As miseráveis grandes angulares no discurso de Tom Hooper
Um dos principais defeitos do musical “Os Miseráveis”, de Tom Hooper, apontado pelos críticos de cinema, é também considerado um dos principais defeitos do diretor em “O Discurso do Rei”, seu trabalho anterior.
Este principal defeito se chama “grande angular” e “câmera inclinada”. O que os principais críticos clamam é que o diretor exagera nas cenas com estes dois recursos sem qualquer motivo para a narrativa.
Antes de tudo, é preciso compreender que uma cena deve ser meticulosamente pensada pelo diretor. A mise-en-scène (movimento dos atores na cena), os objetos, o cenário, as roupas, a posição da câmera e seu ângulo são apenas alguns dos exemplos. E tudo que o diretor escolhe (ou guia os outros profissionais, como figurinista e diretor de arte, a fazer) deve ter alguma função para expressar os sentimentos do personagem, a situação deste no mundo em que vive ou qualquer outro elemento importante para a narrativa. Vamos a exemplos:
-Em “A Primeira Noite de um Homem”, quando o diretor Mike Nichols escolhe filmar Dustin Hoffman mergulhando em uma piscina e permanecendo no canto inferior da tela, enquanto uma grande quantidade de água preenche o espaço da cena, ele queria mostrar que o personagem de Hoffman sente-se deslocado do mundo em que vive, completamente estranho a tudo que o cerca.
-Em “Tudo Pelo Poder”, o diretor George Clooney utiliza a primeira e a última cena do filme para fazer um paralelo na mudança de vida do personagem principal, que no início falava para ninguém ouvir e não tinha palavras para dizer, mas ao fim passa a ter o que dizer.
-Na famosa cena do chuveiro em Psicose, Hitchcock optou por uma câmera subjetiva, ou seja, como se fosse os “olhos” do assassino. O objetivo, neste caso, é causar suspense com a trilha sonora, chocar o espectador e, obviamente, não revelar o rosto do assassino.

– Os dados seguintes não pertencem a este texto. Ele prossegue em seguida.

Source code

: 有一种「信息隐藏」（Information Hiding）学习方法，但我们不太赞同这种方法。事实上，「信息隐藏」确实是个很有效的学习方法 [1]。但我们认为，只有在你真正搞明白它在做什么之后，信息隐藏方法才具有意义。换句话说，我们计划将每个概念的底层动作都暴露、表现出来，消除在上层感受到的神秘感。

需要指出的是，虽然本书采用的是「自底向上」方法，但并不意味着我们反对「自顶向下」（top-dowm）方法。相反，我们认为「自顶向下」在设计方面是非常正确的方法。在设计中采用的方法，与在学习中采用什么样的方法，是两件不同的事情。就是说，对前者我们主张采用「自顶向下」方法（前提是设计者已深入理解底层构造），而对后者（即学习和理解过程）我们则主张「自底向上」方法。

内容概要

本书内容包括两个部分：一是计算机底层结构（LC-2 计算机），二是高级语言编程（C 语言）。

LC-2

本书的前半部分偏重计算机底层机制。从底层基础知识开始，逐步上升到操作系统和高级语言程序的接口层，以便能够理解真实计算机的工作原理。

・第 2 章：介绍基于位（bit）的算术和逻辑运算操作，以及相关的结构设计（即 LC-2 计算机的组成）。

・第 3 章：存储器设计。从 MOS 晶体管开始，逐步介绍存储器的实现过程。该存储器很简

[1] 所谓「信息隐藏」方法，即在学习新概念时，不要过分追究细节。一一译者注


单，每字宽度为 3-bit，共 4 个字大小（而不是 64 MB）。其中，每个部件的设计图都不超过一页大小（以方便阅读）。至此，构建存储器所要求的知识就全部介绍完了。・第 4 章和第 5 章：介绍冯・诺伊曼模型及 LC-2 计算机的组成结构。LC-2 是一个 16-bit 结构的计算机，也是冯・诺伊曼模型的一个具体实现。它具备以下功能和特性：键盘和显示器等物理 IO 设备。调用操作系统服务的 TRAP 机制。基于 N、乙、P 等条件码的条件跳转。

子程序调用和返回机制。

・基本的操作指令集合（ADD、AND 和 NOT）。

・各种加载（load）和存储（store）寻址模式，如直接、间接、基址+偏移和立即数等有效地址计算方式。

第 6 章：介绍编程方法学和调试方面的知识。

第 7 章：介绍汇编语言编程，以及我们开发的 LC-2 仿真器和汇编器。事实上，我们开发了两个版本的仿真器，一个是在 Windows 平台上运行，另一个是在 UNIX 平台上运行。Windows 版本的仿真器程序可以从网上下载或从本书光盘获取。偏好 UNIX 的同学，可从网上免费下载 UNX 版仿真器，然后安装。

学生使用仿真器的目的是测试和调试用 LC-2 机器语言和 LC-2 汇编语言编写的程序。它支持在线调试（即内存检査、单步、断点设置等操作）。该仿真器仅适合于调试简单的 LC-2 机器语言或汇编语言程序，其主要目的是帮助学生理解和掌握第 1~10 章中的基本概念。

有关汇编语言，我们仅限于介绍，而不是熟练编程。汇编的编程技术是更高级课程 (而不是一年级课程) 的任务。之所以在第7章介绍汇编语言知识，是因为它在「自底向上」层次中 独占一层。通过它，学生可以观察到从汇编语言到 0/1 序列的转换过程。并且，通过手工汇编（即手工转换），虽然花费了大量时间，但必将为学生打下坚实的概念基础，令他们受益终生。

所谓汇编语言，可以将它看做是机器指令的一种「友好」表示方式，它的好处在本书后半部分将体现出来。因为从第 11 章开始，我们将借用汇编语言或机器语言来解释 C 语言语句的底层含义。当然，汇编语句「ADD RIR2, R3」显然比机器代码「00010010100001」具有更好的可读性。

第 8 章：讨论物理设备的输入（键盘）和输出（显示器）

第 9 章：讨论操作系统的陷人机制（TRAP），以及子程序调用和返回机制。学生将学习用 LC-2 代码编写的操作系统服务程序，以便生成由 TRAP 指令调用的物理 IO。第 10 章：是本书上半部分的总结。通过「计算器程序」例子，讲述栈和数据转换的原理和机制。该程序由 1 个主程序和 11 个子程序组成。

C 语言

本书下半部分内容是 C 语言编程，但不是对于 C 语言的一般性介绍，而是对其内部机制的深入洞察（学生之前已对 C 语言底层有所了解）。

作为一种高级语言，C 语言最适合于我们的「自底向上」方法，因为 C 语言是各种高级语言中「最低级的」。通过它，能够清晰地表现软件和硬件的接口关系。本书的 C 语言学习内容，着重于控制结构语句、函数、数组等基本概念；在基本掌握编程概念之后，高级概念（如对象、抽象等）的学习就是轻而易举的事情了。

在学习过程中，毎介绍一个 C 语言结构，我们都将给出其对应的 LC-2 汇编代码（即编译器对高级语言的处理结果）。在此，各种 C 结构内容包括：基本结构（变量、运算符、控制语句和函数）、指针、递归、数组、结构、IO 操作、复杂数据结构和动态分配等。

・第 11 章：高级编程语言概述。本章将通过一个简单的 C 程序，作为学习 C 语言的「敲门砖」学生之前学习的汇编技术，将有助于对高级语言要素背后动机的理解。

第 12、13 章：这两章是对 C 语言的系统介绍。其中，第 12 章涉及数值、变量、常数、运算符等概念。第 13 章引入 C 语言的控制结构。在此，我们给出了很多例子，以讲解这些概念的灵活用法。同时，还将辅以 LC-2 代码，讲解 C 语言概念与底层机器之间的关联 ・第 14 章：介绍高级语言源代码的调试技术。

Voltemos à obra recente de Tom Hooper. O diretor optou, em seus últimos filmes, por inserir uma grande quantidade de cenas em que a câmera se encontra em uma inclinação incômoda e, mais ainda, cenas com uma lente chamada de “grande angular”. Esta lente faz com que a imagem fique parecida com o que vemos quando olhamos através de uma lupa ou de uma bola de vidro: isso faz com que as laterais da imagem fiquem distorcidas e ainda diminui distância focal, o que faz com que tudo além do primeiro plano fique desfocado. Mas deixemos as questões técnicas aos que realmente entendem disso.
O fato é que as cenas que Tom Hooper realiza não parecem acrescentar em nada à narrativa. Embora o diretor quisesse mostrar os atores de perto, ao contrário do teatro – e isso foi dito na crítica do filme -, ele não permite ao espectador admirar o design de produção ou figurino, por exemplo. Poder-se-ia dizer que a lente grande angular do diretor tenta mostrar um mundo “tortuoso” e cheio de “distorção”, como era a França da época retratada, mas a produção já mostra isso com o cenário e os personagens, e então caímos na dicotomia entre “o que” se narra e “como” se narra, ou seja, quando algo é narrado de uma maneira, com os elementos de cena, o posicionamento de câmera com suas lentes e cores é o “como”, ou seja, deve acrescentar à narrativa, e não repetir. Como conseqüência da câmera de Hooper, o espectador assiste a muitas paredes e espaços vazios, que não parecem trazer realmente algo novo ao filme. A crítica que fica é que Tom Hooper parece utilizar estes posicionamentos e essa lente com o único propósito de “fingir” que sabe o que está fazendo.
No fim das contas, o importante ao espectador é entender o que o diretor faz com a câmera e, unindo o filme às suas críticas, aprender um pouco mais sobre cinema.